→ **TASK DIRECTIONS**
With both ends included, repeat exactly the lines of the entries below from the one containing "- [ ] **API Response" down to the one containing "#### 🚨 editMode変数依存の危険性", and no others.

→ **DATA RECORDS**

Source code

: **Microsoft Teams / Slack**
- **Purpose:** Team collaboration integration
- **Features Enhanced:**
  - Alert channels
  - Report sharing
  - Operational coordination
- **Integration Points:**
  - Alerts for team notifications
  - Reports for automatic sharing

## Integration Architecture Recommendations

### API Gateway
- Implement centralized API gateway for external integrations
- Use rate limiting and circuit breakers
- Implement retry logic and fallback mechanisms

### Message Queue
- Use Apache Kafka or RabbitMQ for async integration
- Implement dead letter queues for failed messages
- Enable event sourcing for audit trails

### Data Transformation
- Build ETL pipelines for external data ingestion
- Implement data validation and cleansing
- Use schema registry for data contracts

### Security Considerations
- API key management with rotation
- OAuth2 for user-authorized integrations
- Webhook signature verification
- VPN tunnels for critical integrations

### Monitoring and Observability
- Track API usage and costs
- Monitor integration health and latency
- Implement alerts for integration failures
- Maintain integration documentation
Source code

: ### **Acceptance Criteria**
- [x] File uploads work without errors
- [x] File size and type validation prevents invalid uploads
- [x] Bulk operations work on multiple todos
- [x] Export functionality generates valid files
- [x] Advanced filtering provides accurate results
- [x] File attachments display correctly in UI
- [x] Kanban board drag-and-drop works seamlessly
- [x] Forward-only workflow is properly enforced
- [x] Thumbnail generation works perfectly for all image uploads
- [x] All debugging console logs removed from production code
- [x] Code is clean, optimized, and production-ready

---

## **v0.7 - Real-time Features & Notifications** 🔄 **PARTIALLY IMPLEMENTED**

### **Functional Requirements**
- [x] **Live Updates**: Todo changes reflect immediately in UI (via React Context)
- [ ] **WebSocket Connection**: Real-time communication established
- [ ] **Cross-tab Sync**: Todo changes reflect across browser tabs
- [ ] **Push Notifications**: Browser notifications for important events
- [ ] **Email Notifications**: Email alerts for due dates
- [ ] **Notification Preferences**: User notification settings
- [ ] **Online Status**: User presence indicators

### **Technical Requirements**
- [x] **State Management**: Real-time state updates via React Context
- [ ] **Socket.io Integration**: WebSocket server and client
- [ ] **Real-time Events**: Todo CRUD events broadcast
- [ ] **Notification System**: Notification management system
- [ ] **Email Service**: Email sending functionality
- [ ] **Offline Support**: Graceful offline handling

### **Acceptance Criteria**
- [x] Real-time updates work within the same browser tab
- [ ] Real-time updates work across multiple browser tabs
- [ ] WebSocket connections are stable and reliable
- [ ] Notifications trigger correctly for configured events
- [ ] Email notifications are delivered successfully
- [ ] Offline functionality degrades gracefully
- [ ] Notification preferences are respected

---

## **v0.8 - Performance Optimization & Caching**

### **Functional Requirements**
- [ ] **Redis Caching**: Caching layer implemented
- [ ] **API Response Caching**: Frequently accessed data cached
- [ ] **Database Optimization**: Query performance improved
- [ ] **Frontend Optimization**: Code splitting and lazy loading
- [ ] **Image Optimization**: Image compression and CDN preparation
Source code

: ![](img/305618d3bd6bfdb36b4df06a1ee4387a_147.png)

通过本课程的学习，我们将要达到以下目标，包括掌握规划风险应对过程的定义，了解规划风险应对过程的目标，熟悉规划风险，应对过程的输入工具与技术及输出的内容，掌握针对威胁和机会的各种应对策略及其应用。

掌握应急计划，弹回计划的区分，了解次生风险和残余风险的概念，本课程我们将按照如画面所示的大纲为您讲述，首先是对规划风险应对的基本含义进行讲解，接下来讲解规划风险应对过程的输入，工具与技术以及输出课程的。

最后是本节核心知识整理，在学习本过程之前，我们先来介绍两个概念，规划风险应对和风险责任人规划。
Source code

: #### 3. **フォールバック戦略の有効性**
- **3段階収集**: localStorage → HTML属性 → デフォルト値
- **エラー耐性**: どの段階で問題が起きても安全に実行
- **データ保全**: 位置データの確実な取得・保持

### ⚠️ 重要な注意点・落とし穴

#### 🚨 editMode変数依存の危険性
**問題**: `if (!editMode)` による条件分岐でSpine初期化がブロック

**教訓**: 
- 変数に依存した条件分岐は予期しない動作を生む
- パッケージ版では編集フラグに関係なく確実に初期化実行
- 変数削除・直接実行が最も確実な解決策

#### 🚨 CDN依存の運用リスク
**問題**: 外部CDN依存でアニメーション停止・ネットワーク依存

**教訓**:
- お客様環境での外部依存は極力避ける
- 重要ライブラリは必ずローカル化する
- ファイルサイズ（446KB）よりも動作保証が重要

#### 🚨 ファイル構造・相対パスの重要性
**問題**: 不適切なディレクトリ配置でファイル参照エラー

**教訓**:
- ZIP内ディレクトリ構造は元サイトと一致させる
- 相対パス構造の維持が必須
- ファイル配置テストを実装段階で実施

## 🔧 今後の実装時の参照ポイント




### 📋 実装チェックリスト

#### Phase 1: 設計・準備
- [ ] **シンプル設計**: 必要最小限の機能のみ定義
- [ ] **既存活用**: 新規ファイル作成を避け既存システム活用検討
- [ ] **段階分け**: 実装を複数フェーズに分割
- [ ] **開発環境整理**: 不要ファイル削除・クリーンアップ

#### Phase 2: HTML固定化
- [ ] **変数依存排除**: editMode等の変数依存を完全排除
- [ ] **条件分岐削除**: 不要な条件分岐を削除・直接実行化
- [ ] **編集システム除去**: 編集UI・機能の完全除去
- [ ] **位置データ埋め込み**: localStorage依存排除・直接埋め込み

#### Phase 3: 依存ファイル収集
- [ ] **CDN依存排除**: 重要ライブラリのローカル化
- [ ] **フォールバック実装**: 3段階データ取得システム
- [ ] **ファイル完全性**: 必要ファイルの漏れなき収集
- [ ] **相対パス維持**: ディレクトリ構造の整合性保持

→ **ANSWER SECTION**
- [ ] **API Response Caching**: Frequently accessed data cached
- [ ] **Database Optimization**: Query performance improved
- [ ] **Frontend Optimization**: Code splitting and lazy loading
- [ ] **Image Optimization**: Image compression and CDN preparation
Source code

: ![](img/305618d3bd6bfdb36b4df06a1ee4387a_147.png)

通过本课程的学习，我们将要达到以下目标，包括掌握规划风险应对过程的定义，了解规划风险应对过程的目标，熟悉规划风险，应对过程的输入工具与技术及输出的内容，掌握针对威胁和机会的各种应对策略及其应用。

掌握应急计划，弹回计划的区分，了解次生风险和残余风险的概念，本课程我们将按照如画面所示的大纲为您讲述，首先是对规划风险应对的基本含义进行讲解，接下来讲解规划风险应对过程的输入，工具与技术以及输出课程的。

最后是本节核心知识整理，在学习本过程之前，我们先来介绍两个概念，规划风险应对和风险责任人规划。
Source code

: #### 3. **フォールバック戦略の有効性**
- **3段階収集**: localStorage → HTML属性 → デフォルト値
- **エラー耐性**: どの段階で問題が起きても安全に実行
- **データ保全**: 位置データの確実な取得・保持

### ⚠️ 重要な注意点・落とし穴

#### 🚨 editMode変数依存の危険性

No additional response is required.